Our working hypothesis is that until prices come down significantly, legal retail cannabis consumers will consist of tourists; existing cannabis consumers with discretionary income and an ideological commitment to supporting the new legal market; and new cannabis consumers whose main impediment to prior consumption has been its legality.  This hypothesis was first stated by Dr. Corva over a year ago in the Aggarwal, Sexton, Corva and Mandel application for the Washington State cannabis consulting gig won by BOTEC, but more recently evidence has been presented to support it, by Jake Ellison in the Seattle Times Pot Blog.

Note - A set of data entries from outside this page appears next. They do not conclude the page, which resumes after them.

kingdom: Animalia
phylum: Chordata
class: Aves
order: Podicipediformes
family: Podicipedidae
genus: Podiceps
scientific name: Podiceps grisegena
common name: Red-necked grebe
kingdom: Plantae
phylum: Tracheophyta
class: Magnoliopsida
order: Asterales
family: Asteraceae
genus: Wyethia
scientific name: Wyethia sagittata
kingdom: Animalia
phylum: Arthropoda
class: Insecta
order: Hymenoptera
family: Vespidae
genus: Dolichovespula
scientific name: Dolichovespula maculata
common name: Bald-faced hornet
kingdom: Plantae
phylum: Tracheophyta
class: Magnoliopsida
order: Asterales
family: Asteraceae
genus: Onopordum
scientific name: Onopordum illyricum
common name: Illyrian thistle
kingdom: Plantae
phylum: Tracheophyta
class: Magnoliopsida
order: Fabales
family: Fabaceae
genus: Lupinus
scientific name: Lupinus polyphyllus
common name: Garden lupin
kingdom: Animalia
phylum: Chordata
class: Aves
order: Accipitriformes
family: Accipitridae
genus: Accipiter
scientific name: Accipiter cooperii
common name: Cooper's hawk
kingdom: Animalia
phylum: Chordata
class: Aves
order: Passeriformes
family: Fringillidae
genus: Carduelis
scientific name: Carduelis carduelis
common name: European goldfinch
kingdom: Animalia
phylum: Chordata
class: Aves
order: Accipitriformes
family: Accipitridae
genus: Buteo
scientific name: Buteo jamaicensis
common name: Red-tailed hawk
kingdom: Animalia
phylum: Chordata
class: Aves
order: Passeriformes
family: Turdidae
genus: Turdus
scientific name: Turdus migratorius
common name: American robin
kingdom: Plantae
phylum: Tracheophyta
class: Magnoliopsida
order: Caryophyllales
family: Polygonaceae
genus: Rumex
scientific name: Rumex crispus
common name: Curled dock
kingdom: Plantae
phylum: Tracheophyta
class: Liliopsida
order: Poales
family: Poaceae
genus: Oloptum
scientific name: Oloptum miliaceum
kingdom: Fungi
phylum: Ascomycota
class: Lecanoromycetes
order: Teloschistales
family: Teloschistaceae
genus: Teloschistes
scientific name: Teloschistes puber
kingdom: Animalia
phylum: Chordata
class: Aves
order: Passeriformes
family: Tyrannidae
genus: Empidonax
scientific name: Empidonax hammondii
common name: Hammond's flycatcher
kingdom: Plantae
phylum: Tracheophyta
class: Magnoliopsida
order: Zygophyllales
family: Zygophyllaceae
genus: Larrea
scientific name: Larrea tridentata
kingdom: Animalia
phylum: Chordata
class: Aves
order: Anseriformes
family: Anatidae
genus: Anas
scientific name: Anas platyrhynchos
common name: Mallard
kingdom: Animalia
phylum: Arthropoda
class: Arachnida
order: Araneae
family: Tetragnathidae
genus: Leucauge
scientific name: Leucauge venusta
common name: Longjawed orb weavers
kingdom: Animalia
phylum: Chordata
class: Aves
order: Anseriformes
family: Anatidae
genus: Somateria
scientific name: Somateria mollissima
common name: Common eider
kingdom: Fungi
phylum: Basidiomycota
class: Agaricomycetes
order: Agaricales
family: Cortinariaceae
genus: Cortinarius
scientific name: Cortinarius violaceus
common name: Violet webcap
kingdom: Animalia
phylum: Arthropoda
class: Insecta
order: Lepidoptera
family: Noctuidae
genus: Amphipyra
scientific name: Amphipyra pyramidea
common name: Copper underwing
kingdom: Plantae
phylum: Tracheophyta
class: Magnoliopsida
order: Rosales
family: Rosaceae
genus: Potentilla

So this next hypothesis is based on a long term interest by I-502-supporting public and policymakers in locating retail stores near potential customer bases, when the price comes down to the kind of parity that would start to capture existing cannabis users.  The hypothesis is that existing medical cannabis access points are currently located in very specific places where (a) they won’t be driven out by NIMBYs; (b) the existing local social order finds cannabis retail acceptable and (c) property is cheap/landlords find their risk manageable.  All of these conditions are also good ones for properly zoned potential legal cannabis retail locations.

A fourth condition is possible but insupportable with existing evidence:  current medical access points are located close to cannabis users.  The tendency for access points to cluster in low-income and industrial neighborhoods may reflect the lower income tendencies of daily cannabis users (again see the RAND report, which is a rich update of the research initiated by BOTEC last summer, and co-authored mostly by BOTEC veterans).

All users may find this map and others like it useful for thinking about where to locate retail cannabis stores in the future.  We will be updating this analysis as more data comes in.